## 待办任务
逐行原样复述下列条目，从开头起，直到包含“einen der neuesten”的那一行为止（含该行）。

(已保存的数据条目)
####################
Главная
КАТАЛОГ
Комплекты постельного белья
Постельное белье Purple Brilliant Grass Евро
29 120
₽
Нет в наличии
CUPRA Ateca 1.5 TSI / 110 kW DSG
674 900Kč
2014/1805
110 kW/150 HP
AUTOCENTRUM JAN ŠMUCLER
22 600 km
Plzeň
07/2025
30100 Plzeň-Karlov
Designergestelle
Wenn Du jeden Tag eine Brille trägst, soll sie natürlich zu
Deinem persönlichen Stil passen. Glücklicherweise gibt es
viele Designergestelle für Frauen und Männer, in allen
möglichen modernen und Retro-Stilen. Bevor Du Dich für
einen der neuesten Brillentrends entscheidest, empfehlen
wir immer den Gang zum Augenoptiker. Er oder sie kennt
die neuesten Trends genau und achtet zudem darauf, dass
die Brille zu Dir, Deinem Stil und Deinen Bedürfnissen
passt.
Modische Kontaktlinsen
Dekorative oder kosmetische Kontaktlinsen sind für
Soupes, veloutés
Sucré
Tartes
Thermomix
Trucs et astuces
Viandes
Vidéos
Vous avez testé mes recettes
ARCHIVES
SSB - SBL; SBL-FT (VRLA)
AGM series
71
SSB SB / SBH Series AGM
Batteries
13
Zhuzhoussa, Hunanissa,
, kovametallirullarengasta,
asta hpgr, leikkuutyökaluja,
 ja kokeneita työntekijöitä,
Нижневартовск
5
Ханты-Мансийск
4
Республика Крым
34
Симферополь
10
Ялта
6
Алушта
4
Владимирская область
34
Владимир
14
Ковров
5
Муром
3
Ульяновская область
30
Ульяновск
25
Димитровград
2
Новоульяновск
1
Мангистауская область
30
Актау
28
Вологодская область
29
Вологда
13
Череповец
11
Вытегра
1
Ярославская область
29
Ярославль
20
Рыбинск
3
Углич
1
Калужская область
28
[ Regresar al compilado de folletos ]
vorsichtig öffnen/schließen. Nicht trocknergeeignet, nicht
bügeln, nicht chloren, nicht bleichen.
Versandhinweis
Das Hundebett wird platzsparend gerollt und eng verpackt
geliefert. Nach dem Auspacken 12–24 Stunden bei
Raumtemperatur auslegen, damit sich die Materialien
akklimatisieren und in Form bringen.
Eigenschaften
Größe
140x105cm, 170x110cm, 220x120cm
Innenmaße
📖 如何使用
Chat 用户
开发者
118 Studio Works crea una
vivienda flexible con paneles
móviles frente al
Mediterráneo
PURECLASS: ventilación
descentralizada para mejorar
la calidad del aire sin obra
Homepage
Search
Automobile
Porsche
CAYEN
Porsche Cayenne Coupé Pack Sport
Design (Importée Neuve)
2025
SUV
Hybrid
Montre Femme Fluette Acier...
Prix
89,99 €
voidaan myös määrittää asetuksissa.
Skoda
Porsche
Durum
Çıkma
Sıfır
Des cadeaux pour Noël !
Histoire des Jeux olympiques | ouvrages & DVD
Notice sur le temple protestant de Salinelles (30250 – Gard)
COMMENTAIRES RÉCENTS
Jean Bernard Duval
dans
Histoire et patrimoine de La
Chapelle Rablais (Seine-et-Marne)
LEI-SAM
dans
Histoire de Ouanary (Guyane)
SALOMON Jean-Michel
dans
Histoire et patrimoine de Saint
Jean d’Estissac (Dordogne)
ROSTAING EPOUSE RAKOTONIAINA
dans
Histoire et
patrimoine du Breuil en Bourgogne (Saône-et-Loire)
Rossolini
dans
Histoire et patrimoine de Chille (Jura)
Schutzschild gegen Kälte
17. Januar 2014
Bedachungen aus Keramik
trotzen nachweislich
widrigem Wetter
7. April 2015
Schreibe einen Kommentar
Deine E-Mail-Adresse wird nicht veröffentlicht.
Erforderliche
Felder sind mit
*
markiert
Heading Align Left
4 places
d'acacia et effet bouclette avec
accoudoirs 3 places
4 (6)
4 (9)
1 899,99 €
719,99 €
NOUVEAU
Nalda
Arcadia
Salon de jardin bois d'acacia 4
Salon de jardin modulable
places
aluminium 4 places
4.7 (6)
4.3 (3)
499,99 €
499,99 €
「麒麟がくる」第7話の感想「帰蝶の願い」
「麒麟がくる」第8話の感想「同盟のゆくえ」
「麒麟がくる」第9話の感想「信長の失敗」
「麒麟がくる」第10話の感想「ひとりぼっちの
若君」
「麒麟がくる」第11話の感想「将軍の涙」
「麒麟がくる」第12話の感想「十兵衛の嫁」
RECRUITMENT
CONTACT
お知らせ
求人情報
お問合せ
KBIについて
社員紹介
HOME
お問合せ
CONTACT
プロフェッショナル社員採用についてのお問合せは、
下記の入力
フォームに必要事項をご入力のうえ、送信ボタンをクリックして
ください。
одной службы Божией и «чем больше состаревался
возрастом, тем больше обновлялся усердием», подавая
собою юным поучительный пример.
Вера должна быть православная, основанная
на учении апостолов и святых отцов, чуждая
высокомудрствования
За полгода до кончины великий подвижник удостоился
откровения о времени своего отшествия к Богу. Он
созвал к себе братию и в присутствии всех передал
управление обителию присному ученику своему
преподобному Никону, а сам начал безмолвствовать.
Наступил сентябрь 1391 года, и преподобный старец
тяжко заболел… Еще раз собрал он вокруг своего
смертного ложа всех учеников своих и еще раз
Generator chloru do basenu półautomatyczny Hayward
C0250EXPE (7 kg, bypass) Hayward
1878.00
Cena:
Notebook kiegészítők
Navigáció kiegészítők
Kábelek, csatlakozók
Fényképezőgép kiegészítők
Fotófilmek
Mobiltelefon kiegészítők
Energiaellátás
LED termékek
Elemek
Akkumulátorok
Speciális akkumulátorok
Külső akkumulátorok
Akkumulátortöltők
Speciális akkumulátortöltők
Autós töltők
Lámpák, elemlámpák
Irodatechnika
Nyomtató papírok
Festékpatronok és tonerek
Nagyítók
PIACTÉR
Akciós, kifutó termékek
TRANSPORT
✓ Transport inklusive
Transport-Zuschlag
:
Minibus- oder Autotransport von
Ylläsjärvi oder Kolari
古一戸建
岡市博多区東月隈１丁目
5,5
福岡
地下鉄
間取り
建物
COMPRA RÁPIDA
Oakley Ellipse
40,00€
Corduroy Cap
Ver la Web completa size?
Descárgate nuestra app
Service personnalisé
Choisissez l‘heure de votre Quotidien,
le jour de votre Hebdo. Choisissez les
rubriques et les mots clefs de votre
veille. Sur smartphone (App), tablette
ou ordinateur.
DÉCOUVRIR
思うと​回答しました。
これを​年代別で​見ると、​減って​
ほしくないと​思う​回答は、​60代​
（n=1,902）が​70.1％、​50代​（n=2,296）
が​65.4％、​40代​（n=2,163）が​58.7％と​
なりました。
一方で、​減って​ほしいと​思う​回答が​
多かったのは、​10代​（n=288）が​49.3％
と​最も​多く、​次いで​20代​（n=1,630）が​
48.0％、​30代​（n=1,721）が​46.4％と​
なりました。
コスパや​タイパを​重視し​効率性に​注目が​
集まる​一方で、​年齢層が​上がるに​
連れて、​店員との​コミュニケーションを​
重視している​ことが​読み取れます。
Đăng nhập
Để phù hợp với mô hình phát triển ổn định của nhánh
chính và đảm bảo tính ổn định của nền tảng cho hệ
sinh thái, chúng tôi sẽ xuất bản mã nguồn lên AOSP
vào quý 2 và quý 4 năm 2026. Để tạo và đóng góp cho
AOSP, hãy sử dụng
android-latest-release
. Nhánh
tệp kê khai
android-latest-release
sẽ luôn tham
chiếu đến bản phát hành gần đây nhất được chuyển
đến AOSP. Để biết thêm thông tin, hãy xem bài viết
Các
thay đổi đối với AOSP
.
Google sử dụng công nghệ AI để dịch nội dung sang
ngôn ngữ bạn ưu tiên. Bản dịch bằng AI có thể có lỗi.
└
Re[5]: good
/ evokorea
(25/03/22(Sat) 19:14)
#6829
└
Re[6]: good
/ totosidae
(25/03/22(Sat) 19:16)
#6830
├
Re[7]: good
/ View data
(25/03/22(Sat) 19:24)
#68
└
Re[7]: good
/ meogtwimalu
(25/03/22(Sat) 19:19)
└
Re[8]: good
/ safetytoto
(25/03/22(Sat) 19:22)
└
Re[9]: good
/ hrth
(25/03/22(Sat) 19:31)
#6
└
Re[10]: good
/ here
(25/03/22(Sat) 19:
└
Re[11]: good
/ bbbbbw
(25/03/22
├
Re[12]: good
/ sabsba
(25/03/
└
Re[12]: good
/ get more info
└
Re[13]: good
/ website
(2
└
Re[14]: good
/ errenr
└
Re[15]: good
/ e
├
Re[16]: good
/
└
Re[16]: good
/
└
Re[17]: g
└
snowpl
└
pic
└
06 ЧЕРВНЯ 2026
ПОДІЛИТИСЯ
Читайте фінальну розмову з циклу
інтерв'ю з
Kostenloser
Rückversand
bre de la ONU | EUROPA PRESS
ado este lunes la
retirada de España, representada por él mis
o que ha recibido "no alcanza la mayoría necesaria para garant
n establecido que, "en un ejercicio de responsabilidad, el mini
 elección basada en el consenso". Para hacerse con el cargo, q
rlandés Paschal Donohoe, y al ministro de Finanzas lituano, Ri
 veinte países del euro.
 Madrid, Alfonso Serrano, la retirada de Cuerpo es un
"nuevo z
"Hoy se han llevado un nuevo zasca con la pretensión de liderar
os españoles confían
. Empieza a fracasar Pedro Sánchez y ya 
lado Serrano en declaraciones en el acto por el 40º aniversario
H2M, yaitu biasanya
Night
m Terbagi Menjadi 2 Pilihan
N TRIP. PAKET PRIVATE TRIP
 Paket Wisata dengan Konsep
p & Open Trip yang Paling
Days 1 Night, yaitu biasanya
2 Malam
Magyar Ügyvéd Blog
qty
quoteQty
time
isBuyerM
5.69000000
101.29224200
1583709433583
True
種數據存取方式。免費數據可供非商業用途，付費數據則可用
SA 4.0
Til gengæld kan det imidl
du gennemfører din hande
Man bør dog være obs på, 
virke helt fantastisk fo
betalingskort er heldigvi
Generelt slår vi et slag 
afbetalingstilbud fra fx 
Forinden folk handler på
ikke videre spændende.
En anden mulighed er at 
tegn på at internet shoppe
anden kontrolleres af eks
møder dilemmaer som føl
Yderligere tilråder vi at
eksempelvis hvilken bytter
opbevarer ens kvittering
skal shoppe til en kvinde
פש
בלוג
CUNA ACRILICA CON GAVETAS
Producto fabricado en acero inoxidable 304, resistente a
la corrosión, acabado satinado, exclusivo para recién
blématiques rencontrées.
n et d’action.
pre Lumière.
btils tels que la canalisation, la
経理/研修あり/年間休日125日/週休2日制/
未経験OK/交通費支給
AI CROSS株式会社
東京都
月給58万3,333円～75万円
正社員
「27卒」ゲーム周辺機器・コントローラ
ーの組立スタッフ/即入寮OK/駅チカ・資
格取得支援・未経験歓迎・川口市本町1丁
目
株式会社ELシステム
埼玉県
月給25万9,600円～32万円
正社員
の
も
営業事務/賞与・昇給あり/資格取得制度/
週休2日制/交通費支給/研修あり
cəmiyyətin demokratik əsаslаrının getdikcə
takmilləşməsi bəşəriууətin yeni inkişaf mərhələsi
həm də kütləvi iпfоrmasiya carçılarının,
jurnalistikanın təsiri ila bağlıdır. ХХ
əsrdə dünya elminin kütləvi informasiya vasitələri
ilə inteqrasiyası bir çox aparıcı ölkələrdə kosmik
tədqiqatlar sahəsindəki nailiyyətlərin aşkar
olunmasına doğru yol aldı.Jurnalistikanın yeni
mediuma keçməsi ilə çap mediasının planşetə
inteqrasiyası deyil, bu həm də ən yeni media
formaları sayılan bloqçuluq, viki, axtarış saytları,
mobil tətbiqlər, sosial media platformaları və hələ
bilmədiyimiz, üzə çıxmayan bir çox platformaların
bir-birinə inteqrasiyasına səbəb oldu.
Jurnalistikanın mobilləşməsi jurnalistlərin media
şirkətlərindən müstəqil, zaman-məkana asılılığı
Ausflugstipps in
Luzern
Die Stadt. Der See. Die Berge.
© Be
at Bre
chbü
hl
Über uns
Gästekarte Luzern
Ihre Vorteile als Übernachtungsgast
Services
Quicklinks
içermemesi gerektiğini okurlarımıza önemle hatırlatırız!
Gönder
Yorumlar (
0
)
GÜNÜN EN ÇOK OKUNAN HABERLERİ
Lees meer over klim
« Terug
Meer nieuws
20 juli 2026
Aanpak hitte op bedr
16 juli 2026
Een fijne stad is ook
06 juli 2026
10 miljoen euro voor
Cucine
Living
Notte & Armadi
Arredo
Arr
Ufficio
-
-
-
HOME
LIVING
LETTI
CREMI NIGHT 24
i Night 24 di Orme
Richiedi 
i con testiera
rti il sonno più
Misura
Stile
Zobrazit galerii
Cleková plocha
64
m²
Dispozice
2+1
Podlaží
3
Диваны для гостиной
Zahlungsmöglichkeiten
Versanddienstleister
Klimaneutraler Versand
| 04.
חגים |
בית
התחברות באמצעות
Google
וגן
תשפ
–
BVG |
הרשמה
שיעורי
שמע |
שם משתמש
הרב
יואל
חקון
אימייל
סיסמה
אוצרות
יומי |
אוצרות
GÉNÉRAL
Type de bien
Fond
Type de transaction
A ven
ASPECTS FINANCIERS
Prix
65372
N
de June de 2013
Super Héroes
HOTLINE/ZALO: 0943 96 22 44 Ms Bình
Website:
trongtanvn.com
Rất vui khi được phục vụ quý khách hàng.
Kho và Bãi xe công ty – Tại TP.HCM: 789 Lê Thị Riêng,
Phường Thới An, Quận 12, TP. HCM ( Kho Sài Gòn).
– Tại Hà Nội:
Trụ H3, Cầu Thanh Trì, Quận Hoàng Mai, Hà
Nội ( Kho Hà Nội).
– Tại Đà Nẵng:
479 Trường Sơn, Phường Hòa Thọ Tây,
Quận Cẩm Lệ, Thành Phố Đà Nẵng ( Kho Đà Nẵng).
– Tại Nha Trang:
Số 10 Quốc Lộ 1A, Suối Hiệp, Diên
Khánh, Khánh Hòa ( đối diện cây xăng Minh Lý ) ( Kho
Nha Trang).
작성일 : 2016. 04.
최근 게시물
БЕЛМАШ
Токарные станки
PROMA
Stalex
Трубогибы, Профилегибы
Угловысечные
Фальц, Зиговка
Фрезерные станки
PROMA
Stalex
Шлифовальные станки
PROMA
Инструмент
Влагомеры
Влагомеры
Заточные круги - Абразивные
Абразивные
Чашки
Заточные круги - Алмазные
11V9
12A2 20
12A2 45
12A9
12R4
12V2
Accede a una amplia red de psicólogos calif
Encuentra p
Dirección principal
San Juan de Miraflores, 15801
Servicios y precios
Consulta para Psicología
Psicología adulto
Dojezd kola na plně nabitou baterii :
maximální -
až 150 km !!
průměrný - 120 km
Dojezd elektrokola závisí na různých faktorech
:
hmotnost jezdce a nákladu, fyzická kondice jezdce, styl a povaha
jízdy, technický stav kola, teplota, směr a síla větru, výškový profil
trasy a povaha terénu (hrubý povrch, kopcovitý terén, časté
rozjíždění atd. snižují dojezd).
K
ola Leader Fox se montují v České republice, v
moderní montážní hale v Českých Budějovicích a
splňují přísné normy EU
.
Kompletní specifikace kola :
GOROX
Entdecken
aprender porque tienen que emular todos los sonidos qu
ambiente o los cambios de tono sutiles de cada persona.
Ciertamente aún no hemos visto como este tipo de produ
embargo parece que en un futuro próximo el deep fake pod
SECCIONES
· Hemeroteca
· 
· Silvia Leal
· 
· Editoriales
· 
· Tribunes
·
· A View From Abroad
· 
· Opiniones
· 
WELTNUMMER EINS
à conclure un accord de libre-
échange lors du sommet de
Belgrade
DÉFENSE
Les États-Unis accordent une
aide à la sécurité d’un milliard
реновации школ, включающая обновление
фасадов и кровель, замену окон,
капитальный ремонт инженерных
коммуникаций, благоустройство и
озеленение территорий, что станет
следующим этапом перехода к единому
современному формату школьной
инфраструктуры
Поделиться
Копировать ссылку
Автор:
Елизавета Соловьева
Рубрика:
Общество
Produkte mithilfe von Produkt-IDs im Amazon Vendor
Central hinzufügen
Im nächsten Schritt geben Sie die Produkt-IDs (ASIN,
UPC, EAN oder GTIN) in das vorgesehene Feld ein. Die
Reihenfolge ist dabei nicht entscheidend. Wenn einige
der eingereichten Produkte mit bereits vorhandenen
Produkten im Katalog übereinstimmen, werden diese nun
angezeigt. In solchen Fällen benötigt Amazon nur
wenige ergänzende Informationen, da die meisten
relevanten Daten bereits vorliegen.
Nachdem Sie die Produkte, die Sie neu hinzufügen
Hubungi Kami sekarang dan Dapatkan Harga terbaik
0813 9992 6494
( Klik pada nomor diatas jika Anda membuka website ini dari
####################
## 任务答复
Главная
КАТАЛОГ
Комплекты постельного белья
Постельное белье Purple Brilliant Grass Евро
29 120
₽
Нет в наличии
CUPRA Ateca 1.5 TSI / 110 kW DSG
674 900Kč
2014/1805
110 kW/150 HP
AUTOCENTRUM JAN ŠMUCLER
22 600 km
Plzeň
07/2025
30100 Plzeň-Karlov
Designergestelle
Wenn Du jeden Tag eine Brille trägst, soll sie natürlich zu
Deinem persönlichen Stil passen. Glücklicherweise gibt es
viele Designergestelle für Frauen und Männer, in allen
möglichen modernen und Retro-Stilen. Bevor Du Dich für
einen der neuesten Brillentrends entscheidest, empfehlen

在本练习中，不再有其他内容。